Even after all the discussion, all the scrutiny, all the promises: The warnings on a soft drink can still offer more caution than Utah's official message against the practice of polygamy in Utah.
Before national news television cameras, two Tapestry of Polygamy members and their attorney slammed Utah Attorney General Jan Graham for failing to enforce polygamy laws and for letting a much touted five-point plan to tackle abuses in polygamous communities fall flat."Attorney General Jan Graham is failing in her leadership to assist and support local prosecution of polygamy," Carmen Thompson, a member of Tapestry of Polygamy told students and members of the local and national press gathered Tuesday at the University of Utah.
After 10 months of work and publicity, the group dedicated to eliminating polygamy in the Beehive State and helping women escape the secret societies said the state of Utah has failed a huge chunk of the population.
"We say we are a 'family values' state," Thompson said. "The state of Utah owes the same protection to all of Utah's children."
Polygamy is the "organized crime" of Utah, said Thompson, a former polygamist wife.
Promises have been made but not fulfilled, she said.
There is no task force to study the problem.
There is no toll-free hotline for victims.
Talk of a shelter for women escaping polygamous families -- many of whom have six, eight, 10 children -- has been disregarded by state officials.
The problems persist, said Tapestry's attorney Doug White.
Men in polygamy are still marrying girls as young as 12 or 13. "Why has the attorney general's office failed to act?"
The Attorney General's office responded Tuesday by saying their initiative against polygamy is a work in progress.
Deputy Assistant Attorney General Reed Richards has been over and over the difficulties of prosecuting polygamy since a child abuse case involving a polygamous clan in northern Utah catapulted the issue into a national news story last year.
He has stated the Utah Constitution expressly prohibits the practice of polygamy but there are no criminal penalties attached. Polygamy can be prosecuted under the criminal bigamy statutes, Richards said.
But prosecutors also worry about issues of due process. Richards has asked, "If the state prosecutes polygamy, should it then also prosecute adulterers?"
The attorney general's focus has been on abuse and abuse prevention.
"We've done our best to provide training to help people in polygamy or other relationships where there is child or spousal abuse," Richards said in November.
"We want to make sure people know how to get help and make sure that help is provided. We feel strongly that's what our role is, and we'll continue to waive that banner."
But White said Graham has not followed through on the five-point plan she established in October.
"Claims of religious freedoms are no defense to the crimes of statutory rape, incest, sexual misconduct with a minor and child abuse," Graham wrote in a statement at the time.
The five-point plan included the following efforts:
Graham said she would set up a victim hotline -- "a toll-free line staffed 24-hours-per-day by people with special expertise on victimization within polygamy."

:: Dataset extract ::

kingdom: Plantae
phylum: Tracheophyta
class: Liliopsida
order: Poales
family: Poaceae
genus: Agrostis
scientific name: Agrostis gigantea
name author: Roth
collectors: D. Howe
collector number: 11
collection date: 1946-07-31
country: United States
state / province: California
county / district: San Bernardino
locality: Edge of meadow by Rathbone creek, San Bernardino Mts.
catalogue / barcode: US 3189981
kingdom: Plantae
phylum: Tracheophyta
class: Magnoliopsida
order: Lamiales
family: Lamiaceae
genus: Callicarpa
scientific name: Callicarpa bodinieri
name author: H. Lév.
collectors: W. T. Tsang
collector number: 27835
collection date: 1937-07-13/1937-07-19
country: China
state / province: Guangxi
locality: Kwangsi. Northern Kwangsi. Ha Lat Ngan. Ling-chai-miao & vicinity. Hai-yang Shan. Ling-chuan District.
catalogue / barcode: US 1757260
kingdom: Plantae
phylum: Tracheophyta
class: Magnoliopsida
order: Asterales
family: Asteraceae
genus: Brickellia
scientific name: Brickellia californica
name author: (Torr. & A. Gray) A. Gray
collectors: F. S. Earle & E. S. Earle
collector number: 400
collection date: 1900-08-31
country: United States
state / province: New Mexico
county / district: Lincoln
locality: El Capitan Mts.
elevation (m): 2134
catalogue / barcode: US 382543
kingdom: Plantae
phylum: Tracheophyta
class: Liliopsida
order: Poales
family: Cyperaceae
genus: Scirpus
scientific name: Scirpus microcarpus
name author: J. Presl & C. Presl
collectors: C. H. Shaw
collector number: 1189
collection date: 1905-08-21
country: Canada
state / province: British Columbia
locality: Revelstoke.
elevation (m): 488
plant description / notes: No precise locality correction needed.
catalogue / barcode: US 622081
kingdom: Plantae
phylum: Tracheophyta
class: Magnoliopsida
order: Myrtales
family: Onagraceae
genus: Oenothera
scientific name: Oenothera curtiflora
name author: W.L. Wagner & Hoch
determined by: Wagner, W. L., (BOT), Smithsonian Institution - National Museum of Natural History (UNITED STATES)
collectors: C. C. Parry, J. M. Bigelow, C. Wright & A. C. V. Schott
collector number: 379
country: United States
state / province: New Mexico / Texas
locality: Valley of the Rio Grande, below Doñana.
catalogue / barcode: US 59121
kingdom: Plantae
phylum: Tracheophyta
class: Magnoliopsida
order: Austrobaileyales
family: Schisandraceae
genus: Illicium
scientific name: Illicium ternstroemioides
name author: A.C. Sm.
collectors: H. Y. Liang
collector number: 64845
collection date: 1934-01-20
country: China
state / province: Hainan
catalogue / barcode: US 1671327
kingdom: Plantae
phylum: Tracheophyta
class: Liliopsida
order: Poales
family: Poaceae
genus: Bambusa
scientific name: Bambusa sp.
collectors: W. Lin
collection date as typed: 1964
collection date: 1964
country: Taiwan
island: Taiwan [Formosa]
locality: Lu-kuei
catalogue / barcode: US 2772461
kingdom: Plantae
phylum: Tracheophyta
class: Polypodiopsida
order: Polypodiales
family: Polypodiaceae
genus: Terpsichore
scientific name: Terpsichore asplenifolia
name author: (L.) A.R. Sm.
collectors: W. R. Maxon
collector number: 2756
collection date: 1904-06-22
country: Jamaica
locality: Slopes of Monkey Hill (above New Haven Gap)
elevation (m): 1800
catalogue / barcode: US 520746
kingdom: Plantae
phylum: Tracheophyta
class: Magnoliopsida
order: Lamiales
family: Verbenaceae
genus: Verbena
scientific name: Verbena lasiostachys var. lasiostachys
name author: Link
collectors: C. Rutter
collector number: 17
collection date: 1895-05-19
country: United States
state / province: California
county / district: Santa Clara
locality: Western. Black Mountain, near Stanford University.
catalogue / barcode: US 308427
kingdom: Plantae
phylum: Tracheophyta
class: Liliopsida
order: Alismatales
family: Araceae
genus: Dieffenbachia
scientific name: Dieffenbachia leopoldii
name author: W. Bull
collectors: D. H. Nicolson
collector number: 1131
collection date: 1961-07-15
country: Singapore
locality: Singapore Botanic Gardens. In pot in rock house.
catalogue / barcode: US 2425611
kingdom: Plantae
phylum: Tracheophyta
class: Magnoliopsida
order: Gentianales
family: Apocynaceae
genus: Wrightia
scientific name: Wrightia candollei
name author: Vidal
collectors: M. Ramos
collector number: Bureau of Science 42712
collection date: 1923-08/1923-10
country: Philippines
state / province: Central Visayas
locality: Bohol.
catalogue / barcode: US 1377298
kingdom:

:: Work instruction ::
Please answer from the article on Utah's handling of polygamy: in what month did Attorney General Jan Graham establish her five-point plan?

:: Your solution ::
October.